I am looking for a way to search websites with "no index" in their html, as those would be pages that Google doesn't crawl, right?
If they are not in Google index, there is no way to search for them in Google. I'm not familiar with any tool that would crawl sites independently and then compare with Google index.
That would defeat the idea of noindex. That's a directive to keep Gogle from indexing it to begin with, Google can't search what it doesn't index.

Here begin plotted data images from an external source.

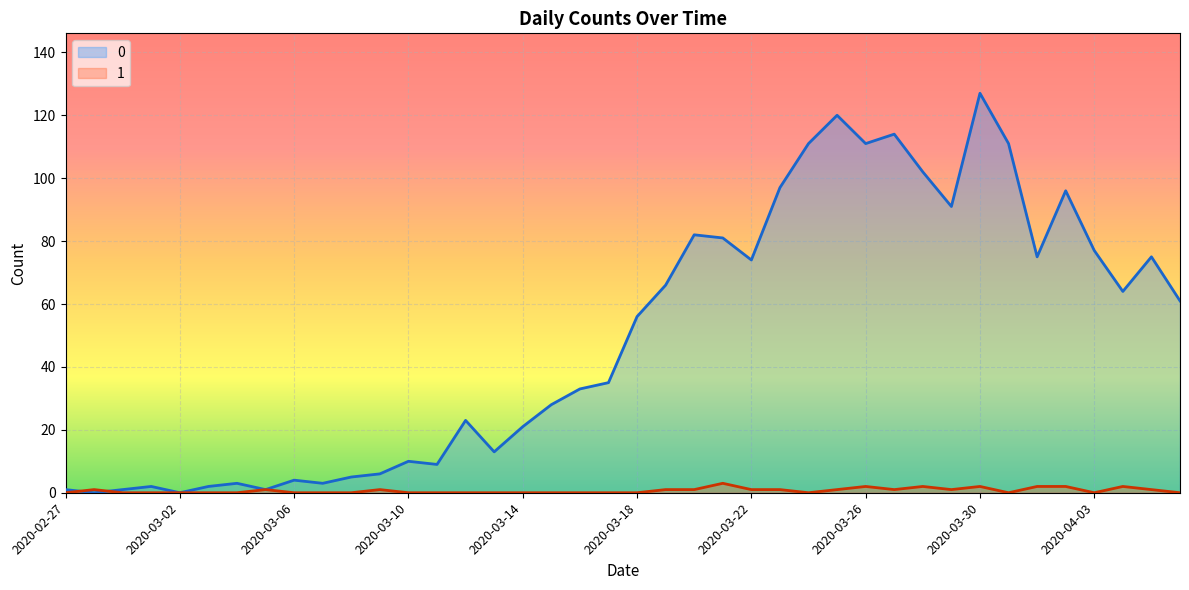

Reading left to right, transcribe all the data shown in this chart.

0: 2020-02-27=1	2020-02-28=0	2020-02-29=1	2020-03-01=2	2020-03-02=0	2020-03-03=2	2020-03-04=3	2020-03-05=1	2020-03-06=4	2020-03-07=3	2020-03-08=5	2020-03-09=6	2020-03-10=10	2020-03-11=9	2020-03-12=23	2020-03-13=13	2020-03-14=21	2020-03-15=28	2020-03-16=33	2020-03-17=35	2020-03-18=56	2020-03-19=66	2020-03-20=82	2020-03-21=81	2020-03-22=74	2020-03-23=97	2020-03-24=111	2020-03-25=120	2020-03-26=111	2020-03-27=114	2020-03-28=102	2020-03-29=91	2020-03-30=127	2020-03-31=111	2020-04-01=75	2020-04-02=96	2020-04-03=77	2020-04-04=64	2020-04-05=75	2020-04-06=61
1: 2020-02-27=0	2020-02-28=1	2020-02-29=0	2020-03-01=0	2020-03-02=0	2020-03-03=0	2020-03-04=0	2020-03-05=1	2020-03-06=0	2020-03-07=0	2020-03-08=0	2020-03-09=1	2020-03-10=0	2020-03-11=0	2020-03-12=0	2020-03-13=0	2020-03-14=0	2020-03-15=0	2020-03-16=0	2020-03-17=0	2020-03-18=0	2020-03-19=1	2020-03-20=1	2020-03-21=3	2020-03-22=1	2020-03-23=1	2020-03-24=0	2020-03-25=1	2020-03-26=2	2020-03-27=1	2020-03-28=2	2020-03-29=1	2020-03-30=2	2020-03-31=0	2020-04-01=2	2020-04-02=2	2020-04-03=0	2020-04-04=2	2020-04-05=1	2020-04-06=0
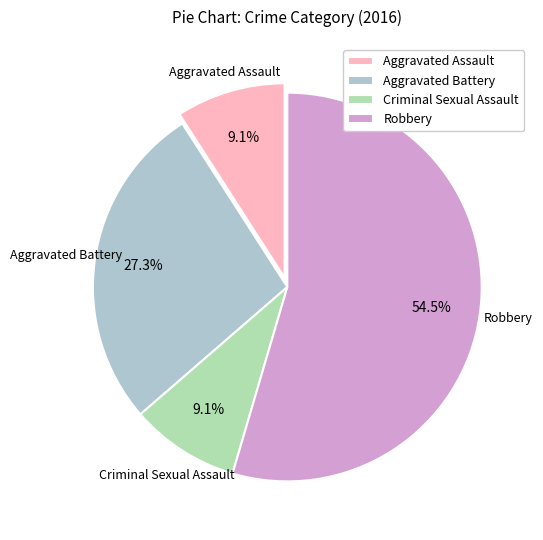

To the nearest percent, what portion does Aggravated Assault represent?

9%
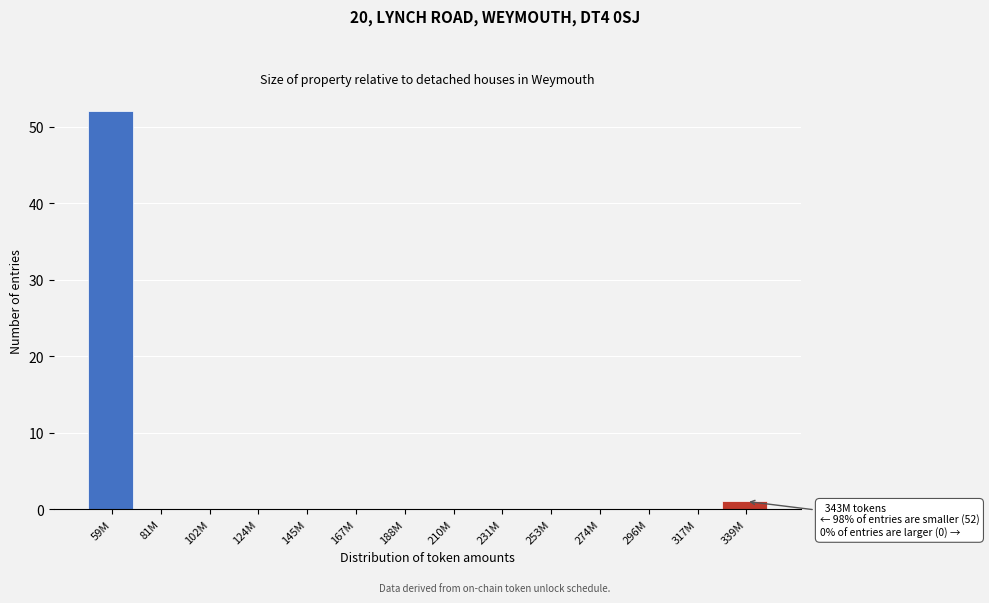

Reading left to right, what are all the values shown in this chart?

59M=52	81M=0	102M=0	124M=0	145M=0	167M=0	188M=0	210M=0	231M=0	253M=0	274M=0	296M=0	317M=0	339M=1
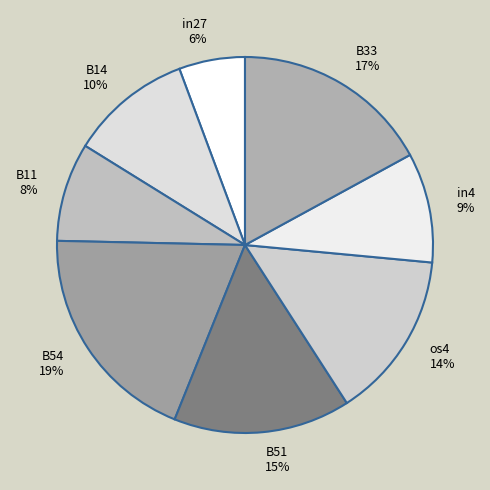

True or false: B11 accounts for 1% of the total.

False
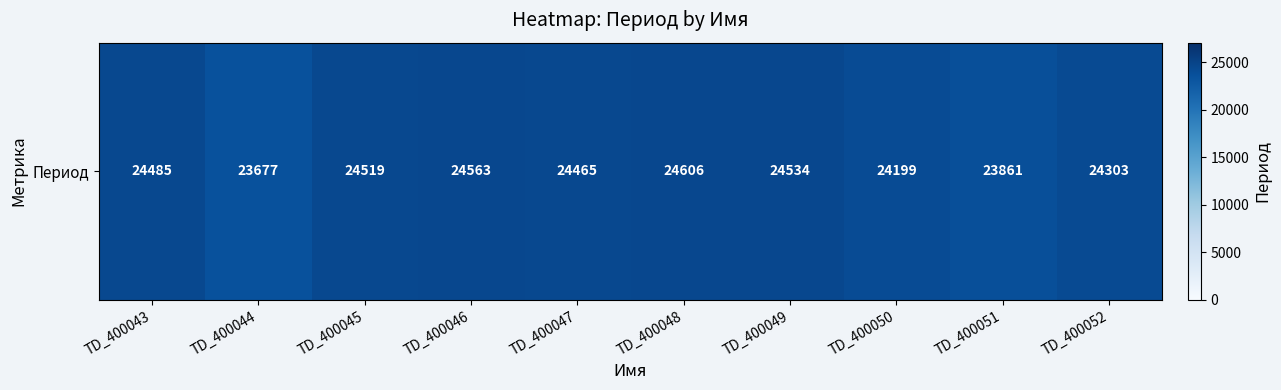

What is the greatest value displayed?

24606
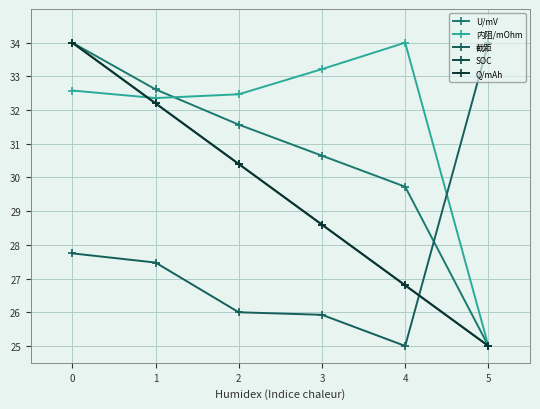

Between which two adjacent categories do 内阻/mOhm and U/mV first intersect?

1 and 2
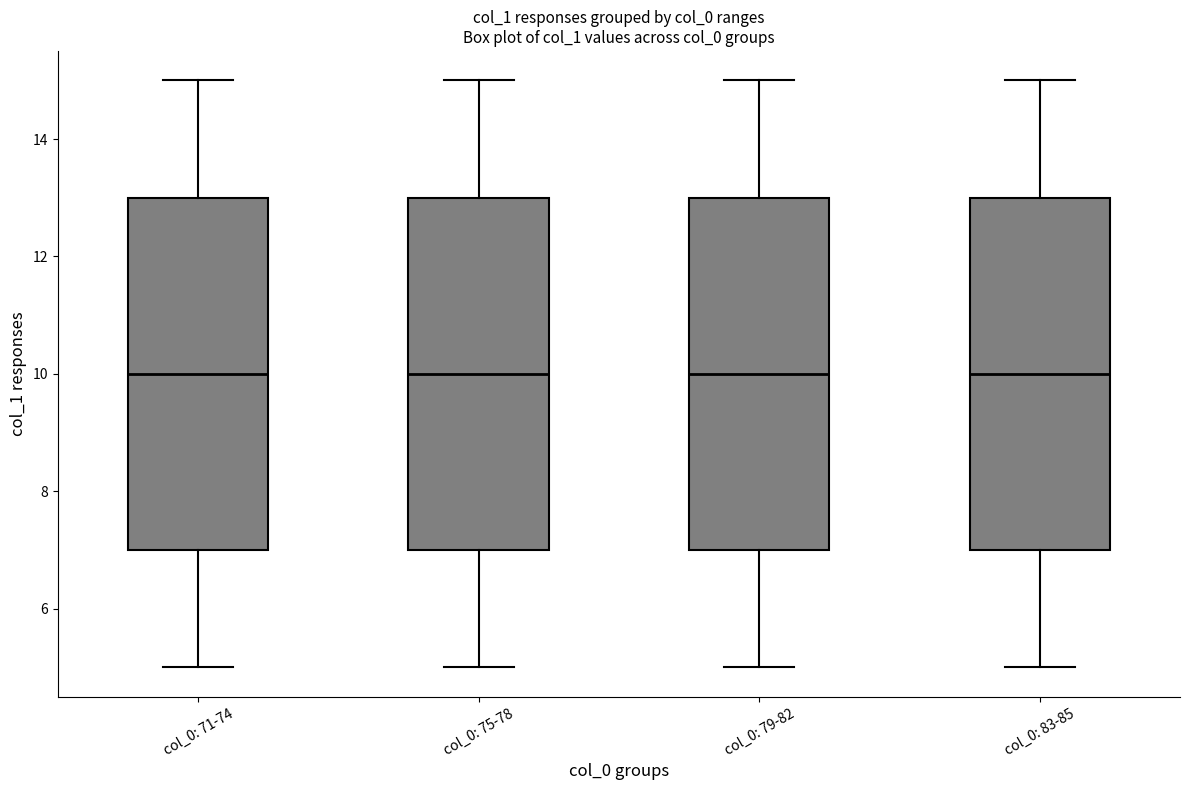

Reading left to right, read every box against the y-axis: the position of its median line, the range the box covers, and the ends of its whiskers. The values are not printed on the chart, so give them approximately, as read against the axis.

col_0: 71-74: median 10, box 7 to 13, whiskers 5 to 15
col_0: 75-78: median 10, box 7 to 13, whiskers 5 to 15
col_0: 79-82: median 10, box 7 to 13, whiskers 5 to 15
col_0: 83-85: median 10, box 7 to 13, whiskers 5 to 15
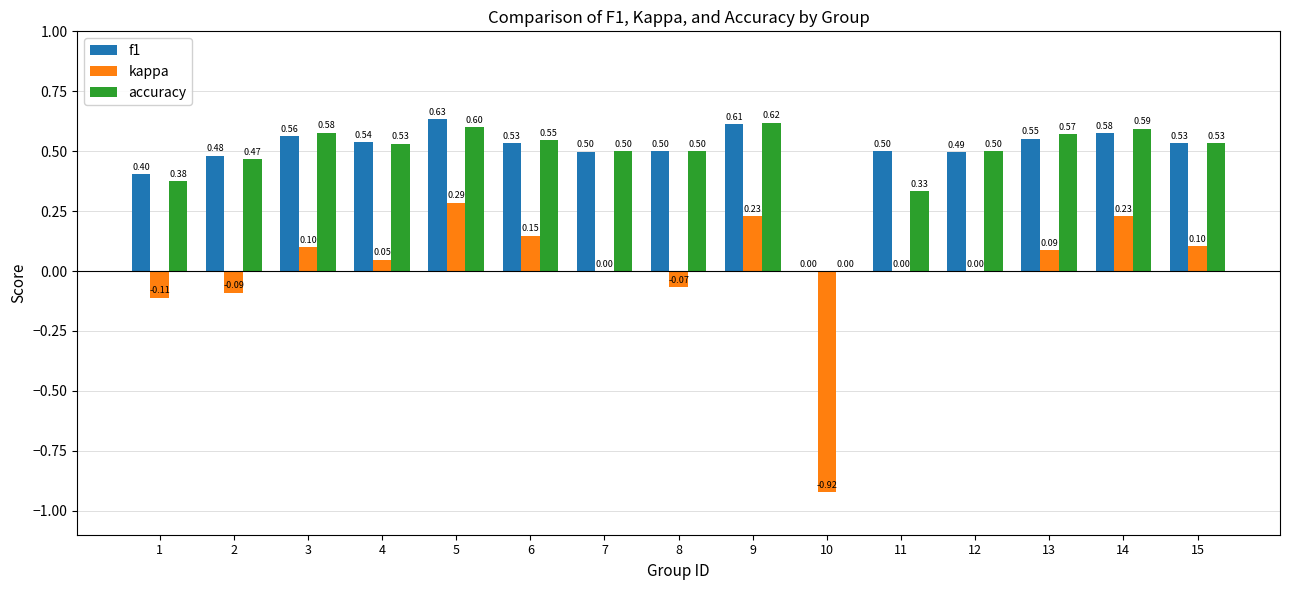

Count the number of data series in this chart.

3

Yes, but Google still shows Facebook pages and Facebook is nofollow, though this may just be the outer pages. Google sees this information already. It runs into "noindex" & "nofollow" tags, so it's safe to assume that there would be a way to only show pages that it hits and can't crawl. For instance, many forums are "noindex" and there are search engines that only crawl "nofollow" forums. I think Google would crawl "noindex" websites, but just don't show the pages in search results. Besides, not all bots and crawlers obey meta infomation, htaccess, and robots.txt. I have had 40+ Bingbots on a site before, because bots that spoof can be hard to track-down
I want to make things clear, there is not any meta tag which stops crawler from crawling the website. So even a page has meta nofollow and noindex tag, Google will crawl it. But as crawler sees nofollow, it stops crawling further pages which are linked from that page. Again which means, the pages which exclusively linked through that page won't be crawled. Otherwise it they are linked from other page, it will be crawled and indexed. And noindex directive suggest crawler to not index that particular page. So if you want to search it in Google, you won't find it for sure. For facebook, there is some mistake on your side. Facebook profile pages are not set to noindex. They are indexed and can be found on Google.
Yes, you can got to http://publicwww.com/ and search the term "noindex" it comes up with hundreds of thousands of results.
Is it possible that Google is indexing something that is already on a nofollow? As far as I believe that those pages were indexed only by the times the no follow tags were posted. Afterward Google crawler would've stopped crawling things further.